▶ **WHAT IS BEING ASKED**: Retype the opening lines of the listing below, ending with the line that contains "Figure 2: Top", and leave out any pictures.

== Segment start ==

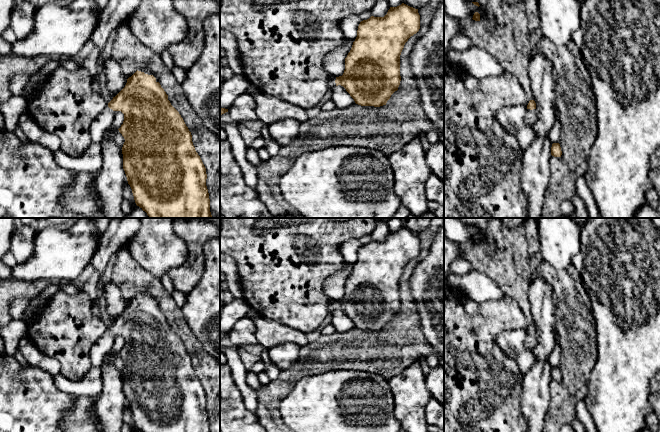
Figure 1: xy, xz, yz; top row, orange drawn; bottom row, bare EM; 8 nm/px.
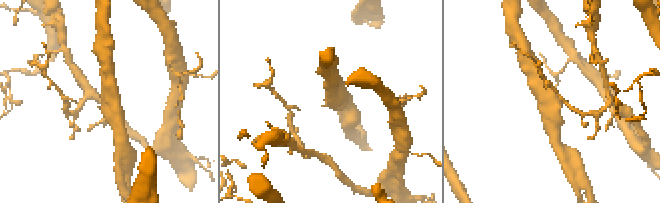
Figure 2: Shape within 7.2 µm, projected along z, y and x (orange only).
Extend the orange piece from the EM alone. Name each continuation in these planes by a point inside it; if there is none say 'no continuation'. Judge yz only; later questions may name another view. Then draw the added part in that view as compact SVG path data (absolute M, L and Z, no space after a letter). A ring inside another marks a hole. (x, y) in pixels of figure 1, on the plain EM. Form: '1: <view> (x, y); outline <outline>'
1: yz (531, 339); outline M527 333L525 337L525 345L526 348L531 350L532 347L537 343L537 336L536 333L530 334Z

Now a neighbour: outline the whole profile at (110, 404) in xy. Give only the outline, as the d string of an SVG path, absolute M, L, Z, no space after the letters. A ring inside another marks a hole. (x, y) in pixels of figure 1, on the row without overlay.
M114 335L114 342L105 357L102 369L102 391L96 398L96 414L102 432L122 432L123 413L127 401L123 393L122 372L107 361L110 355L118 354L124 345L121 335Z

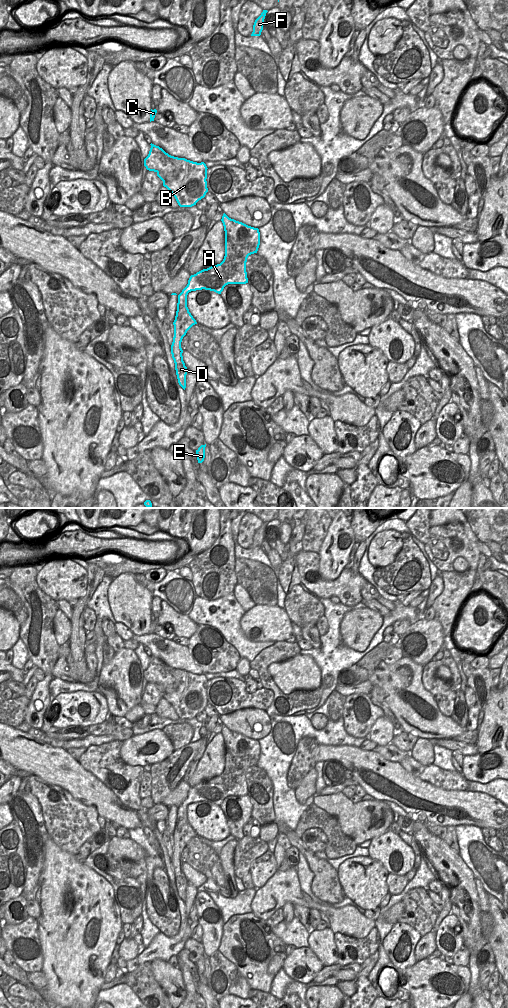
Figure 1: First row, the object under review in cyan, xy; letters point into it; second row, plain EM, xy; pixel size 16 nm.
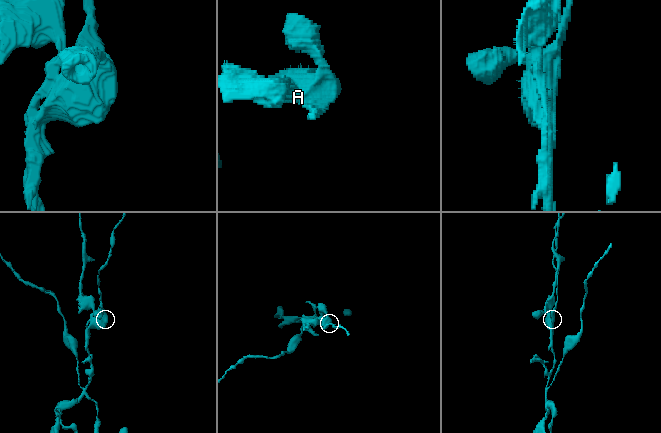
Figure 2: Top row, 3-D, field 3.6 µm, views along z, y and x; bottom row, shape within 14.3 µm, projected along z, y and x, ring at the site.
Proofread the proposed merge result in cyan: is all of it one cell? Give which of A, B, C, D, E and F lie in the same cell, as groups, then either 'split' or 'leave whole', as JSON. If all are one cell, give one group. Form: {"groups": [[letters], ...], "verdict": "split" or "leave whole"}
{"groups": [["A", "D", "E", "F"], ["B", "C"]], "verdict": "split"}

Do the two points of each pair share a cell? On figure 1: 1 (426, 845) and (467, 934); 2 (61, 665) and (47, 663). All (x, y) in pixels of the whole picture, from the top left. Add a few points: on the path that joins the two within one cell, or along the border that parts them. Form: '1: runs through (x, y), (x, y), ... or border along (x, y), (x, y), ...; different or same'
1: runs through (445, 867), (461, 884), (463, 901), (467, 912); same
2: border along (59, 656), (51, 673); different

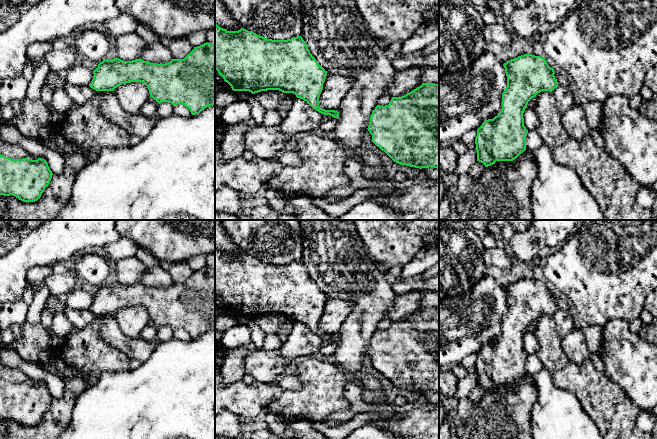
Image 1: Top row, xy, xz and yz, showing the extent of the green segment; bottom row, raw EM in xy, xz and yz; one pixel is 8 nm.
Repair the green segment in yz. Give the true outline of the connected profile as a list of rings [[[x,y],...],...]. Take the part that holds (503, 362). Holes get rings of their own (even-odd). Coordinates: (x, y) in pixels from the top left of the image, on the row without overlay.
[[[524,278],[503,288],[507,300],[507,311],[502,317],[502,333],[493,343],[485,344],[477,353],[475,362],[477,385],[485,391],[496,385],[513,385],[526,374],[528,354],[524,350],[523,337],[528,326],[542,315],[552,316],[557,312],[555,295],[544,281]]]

== Segment end ==

▶ **RESULT**:
Figure 1: xy, xz, yz; top row, orange drawn; bottom row, bare EM; 8 nm/px.
Figure 2: Shape within 7.2 µm, projected along z, y and x (orange only).
Extend the orange piece from the EM alone. Name each continuation in these planes by a point inside it; if there is none say 'no continuation'. Judge yz only; later questions may name another view. Then draw the added part in that view as compact SVG path data (absolute M, L and Z, no space after a letter). A ring inside another marks a hole. (x, y) in pixels of figure 1, on the plain EM. Form: '1: <view> (x, y); outline <outline>'
1: yz (531, 339); outline M527 333L525 337L525 345L526 348L531 350L532 347L537 343L537 336L536 333L530 334Z

Now a neighbour: outline the whole profile at (110, 404) in xy. Give only the outline, as the d string of an SVG path, absolute M, L, Z, no space after the letters. A ring inside another marks a hole. (x, y) in pixels of figure 1, on the row without overlay.
M114 335L114 342L105 357L102 369L102 391L96 398L96 414L102 432L122 432L123 413L127 401L123 393L122 372L107 361L110 355L118 354L124 345L121 335Z

Figure 1: First row, the object under review in cyan, xy; letters point into it; second row, plain EM, xy; pixel size 16 nm.
Figure 2: Top row, 3-D, field 3.6 µm, views along z, y and x; bottom row, shape within 14.3 µm, projected along z, y and x, ring at the site.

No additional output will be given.